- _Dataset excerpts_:
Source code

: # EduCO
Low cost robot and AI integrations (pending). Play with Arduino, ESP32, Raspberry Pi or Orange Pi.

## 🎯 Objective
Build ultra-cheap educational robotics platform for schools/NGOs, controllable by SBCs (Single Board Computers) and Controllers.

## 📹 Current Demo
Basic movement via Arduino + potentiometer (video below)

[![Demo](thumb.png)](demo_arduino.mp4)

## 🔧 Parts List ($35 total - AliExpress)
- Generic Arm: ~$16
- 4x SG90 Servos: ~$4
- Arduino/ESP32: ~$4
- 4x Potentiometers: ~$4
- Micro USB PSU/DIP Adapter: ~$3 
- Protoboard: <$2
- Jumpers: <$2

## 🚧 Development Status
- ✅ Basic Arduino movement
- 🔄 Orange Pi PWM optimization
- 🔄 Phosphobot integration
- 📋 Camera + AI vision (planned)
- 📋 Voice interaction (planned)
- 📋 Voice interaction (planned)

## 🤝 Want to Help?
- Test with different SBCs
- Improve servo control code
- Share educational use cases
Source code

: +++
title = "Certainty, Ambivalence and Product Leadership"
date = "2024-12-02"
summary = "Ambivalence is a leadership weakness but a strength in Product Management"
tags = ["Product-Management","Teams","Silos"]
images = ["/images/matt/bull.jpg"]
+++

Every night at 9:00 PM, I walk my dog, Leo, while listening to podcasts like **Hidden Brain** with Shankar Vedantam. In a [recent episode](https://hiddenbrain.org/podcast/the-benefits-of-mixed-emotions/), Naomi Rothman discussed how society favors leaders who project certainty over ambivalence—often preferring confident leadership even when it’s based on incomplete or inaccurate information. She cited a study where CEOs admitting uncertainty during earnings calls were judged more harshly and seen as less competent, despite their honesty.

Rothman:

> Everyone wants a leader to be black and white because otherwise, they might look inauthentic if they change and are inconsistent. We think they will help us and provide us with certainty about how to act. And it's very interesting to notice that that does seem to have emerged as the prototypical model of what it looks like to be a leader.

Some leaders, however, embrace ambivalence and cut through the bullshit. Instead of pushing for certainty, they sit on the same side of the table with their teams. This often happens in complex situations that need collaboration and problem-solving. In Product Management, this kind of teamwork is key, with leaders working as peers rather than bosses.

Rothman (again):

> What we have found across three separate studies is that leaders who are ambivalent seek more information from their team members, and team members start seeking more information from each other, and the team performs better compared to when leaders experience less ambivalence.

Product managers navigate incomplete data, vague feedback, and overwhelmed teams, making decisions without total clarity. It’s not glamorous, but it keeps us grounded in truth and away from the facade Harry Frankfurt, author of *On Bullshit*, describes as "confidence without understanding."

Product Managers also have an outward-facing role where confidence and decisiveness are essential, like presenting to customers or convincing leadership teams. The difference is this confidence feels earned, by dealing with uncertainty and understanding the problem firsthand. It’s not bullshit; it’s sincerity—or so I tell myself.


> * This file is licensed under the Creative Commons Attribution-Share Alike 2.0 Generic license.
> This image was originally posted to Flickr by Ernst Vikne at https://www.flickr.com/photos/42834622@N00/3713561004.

- _Problem to work on_: The records above are to be written out again word for word.

- _Exercise response_:
Source code

: # EduCO
Low cost robot and AI integrations (pending). Play with Arduino, ESP32, Raspberry Pi or Orange Pi.

## 🎯 Objective
Build ultra-cheap educational robotics platform for schools/NGOs, controllable by SBCs (Single Board Computers) and Controllers.

## 📹 Current Demo
Basic movement via Arduino + potentiometer (video below)

[![Demo](thumb.png)](demo_arduino.mp4)

## 🔧 Parts List ($35 total - AliExpress)
- Generic Arm: ~$16
- 4x SG90 Servos: ~$4
- Arduino/ESP32: ~$4
- 4x Potentiometers: ~$4
- Micro USB PSU/DIP Adapter: ~$3 
- Protoboard: <$2
- Jumpers: <$2

## 🚧 Development Status
- ✅ Basic Arduino movement
- 🔄 Orange Pi PWM optimization
- 🔄 Phosphobot integration
- 📋 Camera + AI vision (planned)
- 📋 Voice interaction (planned)
- 📋 Voice interaction (planned)

## 🤝 Want to Help?
- Test with different SBCs
- Improve servo control code
- Share educational use cases
Source code

: +++
title = "Certainty, Ambivalence and Product Leadership"
date = "2024-12-02"
summary = "Ambivalence is a leadership weakness but a strength in Product Management"
tags = ["Product-Management","Teams","Silos"]
images = ["/images/matt/bull.jpg"]
+++

Every night at 9:00 PM, I walk my dog, Leo, while listening to podcasts like **Hidden Brain** with Shankar Vedantam. In a [recent episode](https://hiddenbrain.org/podcast/the-benefits-of-mixed-emotions/), Naomi Rothman discussed how society favors leaders who project certainty over ambivalence—often preferring confident leadership even when it’s based on incomplete or inaccurate information. She cited a study where CEOs admitting uncertainty during earnings calls were judged more harshly and seen as less competent, despite their honesty.

Rothman:

> Everyone wants a leader to be black and white because otherwise, they might look inauthentic if they change and are inconsistent. We think they will help us and provide us with certainty about how to act. And it's very interesting to notice that that does seem to have emerged as the prototypical model of what it looks like to be a leader.

Some leaders, however, embrace ambivalence and cut through the bullshit. Instead of pushing for certainty, they sit on the same side of the table with their teams. This often happens in complex situations that need collaboration and problem-solving. In Product Management, this kind of teamwork is key, with leaders working as peers rather than bosses.

Rothman (again):

> What we have found across three separate studies is that leaders who are ambivalent seek more information from their team members, and team members start seeking more information from each other, and the team performs better compared to when leaders experience less ambivalence.

Product managers navigate incomplete data, vague feedback, and overwhelmed teams, making decisions without total clarity. It’s not glamorous, but it keeps us grounded in truth and away from the facade Harry Frankfurt, author of *On Bullshit*, describes as "confidence without understanding."

Product Managers also have an outward-facing role where confidence and decisiveness are essential, like presenting to customers or convincing leadership teams. The difference is this confidence feels earned, by dealing with uncertainty and understanding the problem firsthand. It’s not bullshit; it’s sincerity—or so I tell myself.


> * This file is licensed under the Creative Commons Attribution-Share Alike 2.0 Generic license.
> This image was originally posted to Flickr by Ernst Vikne at https://www.flickr.com/photos/42834622@N00/3713561004.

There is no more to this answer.